In Kuba ist dasselbe Versagen der Sanktionen zu beobachten. Dort gibt es diese Sanktionen, im Gegensatz zu Venezuela, schon seit Jahrzehnten. Der Langzeitherrscher Fidel Castro wurde nicht weggeputscht, die Mangelwirtschaft wurde zur Gewohnheit. Die Menschen haben gelernt, damit umzugehen und zu improvisieren. Die Sanktionen müssen mehr oder weniger berechtigt herhalten für die wirtschaftlichen Probleme. Noch deutlicher als in Kuba sind die brutalen Sanktionen in Nordkorea gescheitert. Die Diktatur scheint dort im Laufe der Jahrzehnte perfekt geworden zu sein. Das abgeschottete Land entwickelte sich trotz Sanktionen zu einer nicht zu unterschätzenden nuklearen Großmacht und es provoziert nicht nur seine Nachbarn, sondern auch die USA. Auch Syrien wurde sanktioniert und wird es noch immer, und trotzdem heißt der Präsident immer noch Assad, der auch den als „Bürgerkrieg“ bezeichneten Krieg trotz massiver West- Unterstützung gewann.

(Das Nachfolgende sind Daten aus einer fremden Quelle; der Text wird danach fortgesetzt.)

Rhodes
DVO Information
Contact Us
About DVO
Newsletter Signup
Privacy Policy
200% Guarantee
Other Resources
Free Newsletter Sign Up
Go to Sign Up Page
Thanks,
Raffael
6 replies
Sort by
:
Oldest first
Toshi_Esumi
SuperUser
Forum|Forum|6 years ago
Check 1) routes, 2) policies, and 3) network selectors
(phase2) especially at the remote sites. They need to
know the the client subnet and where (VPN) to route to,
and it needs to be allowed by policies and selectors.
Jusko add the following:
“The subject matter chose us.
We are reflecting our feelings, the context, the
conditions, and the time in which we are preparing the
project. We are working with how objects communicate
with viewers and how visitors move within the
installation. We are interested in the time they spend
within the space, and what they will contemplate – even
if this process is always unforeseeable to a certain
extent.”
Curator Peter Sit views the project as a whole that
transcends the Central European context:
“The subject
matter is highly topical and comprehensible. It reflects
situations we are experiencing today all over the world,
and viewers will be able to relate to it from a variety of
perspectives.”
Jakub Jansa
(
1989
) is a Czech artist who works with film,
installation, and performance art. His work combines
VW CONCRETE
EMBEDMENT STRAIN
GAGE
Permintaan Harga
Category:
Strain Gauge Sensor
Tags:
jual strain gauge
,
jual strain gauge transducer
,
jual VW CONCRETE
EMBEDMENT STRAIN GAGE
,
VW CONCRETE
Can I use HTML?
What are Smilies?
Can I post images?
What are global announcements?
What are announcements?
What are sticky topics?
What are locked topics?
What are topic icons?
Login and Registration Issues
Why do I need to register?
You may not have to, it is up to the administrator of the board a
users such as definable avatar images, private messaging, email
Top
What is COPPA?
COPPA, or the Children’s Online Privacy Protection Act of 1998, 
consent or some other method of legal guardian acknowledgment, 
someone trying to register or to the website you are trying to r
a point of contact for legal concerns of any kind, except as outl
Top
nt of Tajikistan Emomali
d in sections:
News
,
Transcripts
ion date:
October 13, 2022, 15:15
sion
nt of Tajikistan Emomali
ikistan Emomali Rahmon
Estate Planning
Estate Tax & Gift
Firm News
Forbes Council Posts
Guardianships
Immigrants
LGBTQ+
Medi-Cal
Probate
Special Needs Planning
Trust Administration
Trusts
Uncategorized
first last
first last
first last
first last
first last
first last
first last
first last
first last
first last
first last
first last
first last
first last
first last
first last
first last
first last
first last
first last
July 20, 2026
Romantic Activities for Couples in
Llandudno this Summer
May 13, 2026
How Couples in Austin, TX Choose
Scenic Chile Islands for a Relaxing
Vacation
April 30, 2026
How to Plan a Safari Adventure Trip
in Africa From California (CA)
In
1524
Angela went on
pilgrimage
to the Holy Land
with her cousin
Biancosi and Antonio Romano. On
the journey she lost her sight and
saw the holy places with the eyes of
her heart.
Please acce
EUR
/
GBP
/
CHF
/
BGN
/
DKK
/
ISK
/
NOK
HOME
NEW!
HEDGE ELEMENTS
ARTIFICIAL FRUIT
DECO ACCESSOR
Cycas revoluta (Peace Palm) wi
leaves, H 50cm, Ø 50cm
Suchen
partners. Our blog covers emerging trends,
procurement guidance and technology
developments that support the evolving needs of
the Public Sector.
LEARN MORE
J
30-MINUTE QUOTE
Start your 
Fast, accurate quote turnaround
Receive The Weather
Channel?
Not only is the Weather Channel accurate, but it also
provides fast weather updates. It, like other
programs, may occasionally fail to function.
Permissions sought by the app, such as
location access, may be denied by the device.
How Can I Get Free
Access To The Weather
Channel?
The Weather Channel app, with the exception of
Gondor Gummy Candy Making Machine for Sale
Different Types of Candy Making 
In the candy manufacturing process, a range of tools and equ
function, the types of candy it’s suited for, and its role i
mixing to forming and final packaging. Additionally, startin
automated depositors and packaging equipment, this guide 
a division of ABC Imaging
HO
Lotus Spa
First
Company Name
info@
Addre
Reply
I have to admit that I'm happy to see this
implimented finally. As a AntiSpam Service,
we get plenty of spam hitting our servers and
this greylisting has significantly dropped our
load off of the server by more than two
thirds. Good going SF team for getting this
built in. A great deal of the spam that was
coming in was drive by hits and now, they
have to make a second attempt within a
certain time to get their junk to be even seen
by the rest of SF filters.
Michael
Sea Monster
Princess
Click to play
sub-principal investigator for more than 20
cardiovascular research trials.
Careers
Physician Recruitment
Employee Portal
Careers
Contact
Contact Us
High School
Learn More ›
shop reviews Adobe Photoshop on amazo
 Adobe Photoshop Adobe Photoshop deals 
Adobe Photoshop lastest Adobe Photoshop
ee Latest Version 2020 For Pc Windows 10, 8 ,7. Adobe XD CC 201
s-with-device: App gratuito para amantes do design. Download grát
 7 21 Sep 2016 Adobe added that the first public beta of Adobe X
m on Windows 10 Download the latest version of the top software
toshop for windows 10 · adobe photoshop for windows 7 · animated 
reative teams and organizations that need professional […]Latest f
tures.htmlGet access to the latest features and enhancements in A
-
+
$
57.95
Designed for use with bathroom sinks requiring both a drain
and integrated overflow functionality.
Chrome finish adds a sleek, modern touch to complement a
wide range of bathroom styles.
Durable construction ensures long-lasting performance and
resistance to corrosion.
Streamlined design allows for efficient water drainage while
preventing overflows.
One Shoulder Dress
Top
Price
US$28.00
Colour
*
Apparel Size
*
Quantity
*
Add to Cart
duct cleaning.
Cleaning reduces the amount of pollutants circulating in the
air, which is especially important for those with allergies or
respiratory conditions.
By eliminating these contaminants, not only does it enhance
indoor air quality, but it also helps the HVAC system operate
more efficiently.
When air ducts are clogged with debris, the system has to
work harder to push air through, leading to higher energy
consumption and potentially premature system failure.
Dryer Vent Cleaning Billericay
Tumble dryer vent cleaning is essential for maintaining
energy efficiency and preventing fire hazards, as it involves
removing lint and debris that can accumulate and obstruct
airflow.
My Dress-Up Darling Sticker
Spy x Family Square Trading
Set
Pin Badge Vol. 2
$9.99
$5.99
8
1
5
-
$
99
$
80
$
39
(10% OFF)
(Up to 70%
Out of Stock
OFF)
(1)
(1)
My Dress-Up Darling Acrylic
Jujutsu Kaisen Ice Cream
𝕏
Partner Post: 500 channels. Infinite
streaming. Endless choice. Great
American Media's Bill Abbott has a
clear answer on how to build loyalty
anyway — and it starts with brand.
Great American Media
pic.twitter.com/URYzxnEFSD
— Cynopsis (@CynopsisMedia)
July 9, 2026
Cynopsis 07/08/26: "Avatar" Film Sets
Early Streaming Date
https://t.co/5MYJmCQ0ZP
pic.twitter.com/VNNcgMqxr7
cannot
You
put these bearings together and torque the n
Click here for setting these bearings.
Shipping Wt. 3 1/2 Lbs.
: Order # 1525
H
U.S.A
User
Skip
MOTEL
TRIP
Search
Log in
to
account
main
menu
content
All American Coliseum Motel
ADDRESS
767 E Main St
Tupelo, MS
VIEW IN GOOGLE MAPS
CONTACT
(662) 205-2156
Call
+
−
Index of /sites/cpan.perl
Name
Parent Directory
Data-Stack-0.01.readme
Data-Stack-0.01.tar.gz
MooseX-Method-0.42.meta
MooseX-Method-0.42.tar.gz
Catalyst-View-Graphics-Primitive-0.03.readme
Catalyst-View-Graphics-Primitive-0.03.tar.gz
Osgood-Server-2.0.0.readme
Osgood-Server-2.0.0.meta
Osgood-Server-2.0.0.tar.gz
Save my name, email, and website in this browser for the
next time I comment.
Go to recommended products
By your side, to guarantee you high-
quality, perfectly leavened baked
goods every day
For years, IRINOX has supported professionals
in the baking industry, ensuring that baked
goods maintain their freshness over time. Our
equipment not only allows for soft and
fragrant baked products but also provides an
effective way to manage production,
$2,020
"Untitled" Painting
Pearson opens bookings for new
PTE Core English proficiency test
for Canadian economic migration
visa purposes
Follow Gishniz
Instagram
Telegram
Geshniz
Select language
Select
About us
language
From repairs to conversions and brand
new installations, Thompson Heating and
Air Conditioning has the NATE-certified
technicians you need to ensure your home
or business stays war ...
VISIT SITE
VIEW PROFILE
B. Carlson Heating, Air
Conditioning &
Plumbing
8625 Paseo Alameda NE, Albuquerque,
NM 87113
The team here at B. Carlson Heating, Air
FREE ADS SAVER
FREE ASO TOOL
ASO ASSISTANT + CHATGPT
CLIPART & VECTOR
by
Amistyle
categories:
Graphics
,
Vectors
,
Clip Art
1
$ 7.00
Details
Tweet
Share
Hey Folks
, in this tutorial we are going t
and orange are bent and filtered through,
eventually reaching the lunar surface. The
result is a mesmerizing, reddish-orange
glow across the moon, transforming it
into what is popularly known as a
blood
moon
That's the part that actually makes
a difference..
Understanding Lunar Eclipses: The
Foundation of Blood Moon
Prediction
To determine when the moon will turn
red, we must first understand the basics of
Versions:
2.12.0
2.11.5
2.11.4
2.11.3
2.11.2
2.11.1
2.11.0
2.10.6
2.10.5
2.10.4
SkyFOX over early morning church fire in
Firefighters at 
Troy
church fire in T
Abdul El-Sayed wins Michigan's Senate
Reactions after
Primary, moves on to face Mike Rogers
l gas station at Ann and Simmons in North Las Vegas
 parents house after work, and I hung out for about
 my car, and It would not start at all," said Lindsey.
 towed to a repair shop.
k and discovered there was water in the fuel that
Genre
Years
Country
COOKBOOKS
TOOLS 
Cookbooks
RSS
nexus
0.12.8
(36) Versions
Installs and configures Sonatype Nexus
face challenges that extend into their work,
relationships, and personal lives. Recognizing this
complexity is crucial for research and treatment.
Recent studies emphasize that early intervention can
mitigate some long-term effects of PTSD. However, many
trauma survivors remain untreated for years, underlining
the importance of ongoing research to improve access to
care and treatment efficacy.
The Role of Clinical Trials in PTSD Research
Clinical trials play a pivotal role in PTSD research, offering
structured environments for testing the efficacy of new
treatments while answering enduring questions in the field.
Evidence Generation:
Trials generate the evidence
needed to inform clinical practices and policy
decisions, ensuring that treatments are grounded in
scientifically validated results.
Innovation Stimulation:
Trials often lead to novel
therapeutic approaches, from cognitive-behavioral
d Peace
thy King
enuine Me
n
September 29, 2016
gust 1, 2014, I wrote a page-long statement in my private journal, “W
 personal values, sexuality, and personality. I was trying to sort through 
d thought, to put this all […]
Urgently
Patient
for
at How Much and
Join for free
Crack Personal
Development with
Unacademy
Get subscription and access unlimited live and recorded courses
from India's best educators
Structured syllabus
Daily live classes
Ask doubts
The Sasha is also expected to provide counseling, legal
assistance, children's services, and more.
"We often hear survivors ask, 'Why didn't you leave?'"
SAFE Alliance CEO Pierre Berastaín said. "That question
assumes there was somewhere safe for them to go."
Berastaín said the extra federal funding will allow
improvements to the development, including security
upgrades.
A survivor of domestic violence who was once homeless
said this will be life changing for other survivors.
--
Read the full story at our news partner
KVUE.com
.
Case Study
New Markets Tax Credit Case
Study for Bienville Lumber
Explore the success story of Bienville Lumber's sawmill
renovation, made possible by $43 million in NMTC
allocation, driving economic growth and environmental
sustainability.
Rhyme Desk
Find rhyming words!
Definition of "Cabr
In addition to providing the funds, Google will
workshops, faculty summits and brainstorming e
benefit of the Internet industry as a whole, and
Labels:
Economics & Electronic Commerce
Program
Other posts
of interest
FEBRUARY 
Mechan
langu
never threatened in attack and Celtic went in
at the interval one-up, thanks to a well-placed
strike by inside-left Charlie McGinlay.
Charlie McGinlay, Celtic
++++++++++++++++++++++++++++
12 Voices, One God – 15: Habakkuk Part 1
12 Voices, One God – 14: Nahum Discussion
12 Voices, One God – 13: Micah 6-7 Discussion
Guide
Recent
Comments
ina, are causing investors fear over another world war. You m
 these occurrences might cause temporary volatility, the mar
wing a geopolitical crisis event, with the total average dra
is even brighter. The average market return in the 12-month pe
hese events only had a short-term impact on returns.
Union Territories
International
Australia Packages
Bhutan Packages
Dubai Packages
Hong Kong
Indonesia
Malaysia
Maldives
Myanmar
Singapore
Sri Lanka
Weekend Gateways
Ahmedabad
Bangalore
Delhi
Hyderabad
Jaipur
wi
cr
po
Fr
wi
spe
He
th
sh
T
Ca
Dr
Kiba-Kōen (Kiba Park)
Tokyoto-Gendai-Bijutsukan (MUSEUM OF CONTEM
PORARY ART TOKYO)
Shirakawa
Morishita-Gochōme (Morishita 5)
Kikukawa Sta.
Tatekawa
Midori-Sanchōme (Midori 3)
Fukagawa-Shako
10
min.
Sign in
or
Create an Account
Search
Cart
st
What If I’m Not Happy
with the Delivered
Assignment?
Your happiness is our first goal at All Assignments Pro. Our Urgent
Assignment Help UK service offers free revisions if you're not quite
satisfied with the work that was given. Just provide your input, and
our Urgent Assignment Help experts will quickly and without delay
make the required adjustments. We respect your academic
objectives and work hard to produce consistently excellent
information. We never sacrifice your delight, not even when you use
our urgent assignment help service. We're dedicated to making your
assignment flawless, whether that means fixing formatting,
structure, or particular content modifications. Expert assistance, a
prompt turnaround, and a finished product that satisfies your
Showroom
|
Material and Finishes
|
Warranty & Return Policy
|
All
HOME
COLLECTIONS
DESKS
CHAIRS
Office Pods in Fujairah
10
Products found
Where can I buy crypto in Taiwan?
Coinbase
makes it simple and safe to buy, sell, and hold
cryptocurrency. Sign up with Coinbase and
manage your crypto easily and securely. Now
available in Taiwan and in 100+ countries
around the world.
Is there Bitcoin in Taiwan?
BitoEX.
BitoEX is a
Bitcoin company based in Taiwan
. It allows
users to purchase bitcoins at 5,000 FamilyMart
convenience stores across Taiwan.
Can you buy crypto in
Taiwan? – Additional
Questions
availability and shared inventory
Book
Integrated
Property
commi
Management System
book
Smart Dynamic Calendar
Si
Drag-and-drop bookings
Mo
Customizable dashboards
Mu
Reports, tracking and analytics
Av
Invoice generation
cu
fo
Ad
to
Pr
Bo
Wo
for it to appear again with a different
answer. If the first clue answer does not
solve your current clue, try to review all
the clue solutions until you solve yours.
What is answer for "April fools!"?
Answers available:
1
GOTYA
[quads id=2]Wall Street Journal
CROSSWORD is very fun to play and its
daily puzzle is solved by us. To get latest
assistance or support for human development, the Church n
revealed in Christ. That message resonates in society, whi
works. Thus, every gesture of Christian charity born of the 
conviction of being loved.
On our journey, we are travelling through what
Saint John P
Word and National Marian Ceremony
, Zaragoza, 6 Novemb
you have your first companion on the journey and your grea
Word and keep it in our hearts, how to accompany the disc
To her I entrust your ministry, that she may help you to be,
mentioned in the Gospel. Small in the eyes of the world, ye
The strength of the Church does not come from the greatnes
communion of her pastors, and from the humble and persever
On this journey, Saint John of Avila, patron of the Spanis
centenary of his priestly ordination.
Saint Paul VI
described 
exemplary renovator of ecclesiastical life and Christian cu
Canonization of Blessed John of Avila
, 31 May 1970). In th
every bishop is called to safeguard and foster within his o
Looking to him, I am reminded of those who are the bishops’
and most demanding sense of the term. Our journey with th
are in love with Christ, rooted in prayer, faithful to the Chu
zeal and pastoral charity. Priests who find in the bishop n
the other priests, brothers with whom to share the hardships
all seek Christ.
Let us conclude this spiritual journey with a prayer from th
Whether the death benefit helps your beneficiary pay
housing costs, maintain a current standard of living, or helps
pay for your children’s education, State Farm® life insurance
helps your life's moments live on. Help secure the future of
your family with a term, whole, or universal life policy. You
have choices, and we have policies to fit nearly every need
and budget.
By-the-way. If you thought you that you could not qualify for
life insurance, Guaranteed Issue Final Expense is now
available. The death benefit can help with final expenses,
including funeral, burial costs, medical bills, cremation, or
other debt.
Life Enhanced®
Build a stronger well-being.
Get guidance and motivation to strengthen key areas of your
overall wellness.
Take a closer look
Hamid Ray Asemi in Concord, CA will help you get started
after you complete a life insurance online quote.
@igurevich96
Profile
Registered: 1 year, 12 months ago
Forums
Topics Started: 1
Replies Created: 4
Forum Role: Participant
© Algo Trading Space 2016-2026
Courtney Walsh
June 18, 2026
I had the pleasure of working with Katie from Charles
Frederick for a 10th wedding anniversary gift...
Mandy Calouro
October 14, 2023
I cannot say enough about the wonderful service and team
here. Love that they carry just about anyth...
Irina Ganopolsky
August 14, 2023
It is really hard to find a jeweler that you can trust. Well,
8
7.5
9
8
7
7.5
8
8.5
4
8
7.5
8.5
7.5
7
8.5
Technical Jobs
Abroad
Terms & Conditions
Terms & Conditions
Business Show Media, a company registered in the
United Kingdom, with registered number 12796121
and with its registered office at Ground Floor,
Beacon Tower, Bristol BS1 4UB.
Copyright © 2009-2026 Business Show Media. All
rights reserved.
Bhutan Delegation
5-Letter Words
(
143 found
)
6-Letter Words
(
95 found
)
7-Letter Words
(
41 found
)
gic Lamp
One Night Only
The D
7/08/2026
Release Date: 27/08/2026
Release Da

Und die schon vor Jahren gegen den Iran verhängten Sanktionen kann man auch als gescheitert betrachten.
Dass bei den Sanktionen gegen Russland auch Vermögenswerte russischer Privatleute in Form von „einfrieren“ und beschlagnahmen betroffen sind, wie z. B. Yachten, Häuser, Bankkonten etc., wirft nicht unbedingt ein gutes Licht auf die EU, das sind moralisch wie rechtlich bedenkliche Maßnahmen. Eine von vielen geforderte Enteignung wäre aber eine Abkehr von der Rechtsstaatlichkeit, wäre als „Kleptokratie“ einzustufen. Unter den Russland- Sanktionen wirken sich die Sanktionen im Rohstoffsektor gegen die EU und speziell gegen Deutschland besonders schlimm aus. Nicht ganz umsonst wird schon von einer „Deindustrialisierung Deutschlands“ gesprochen. Die Chefvolkswirtin einer deutschen Bank sagte schon im Juli: „Der Westen hat die Verletzlichkeit Russlands über- und die Bedeutung seiner Rohstoffe für die Welt unterschätzt“. Die politische Kaste der Sanktionierer fährt aber mit Vollgas weiter auf das schlimme Ende zu.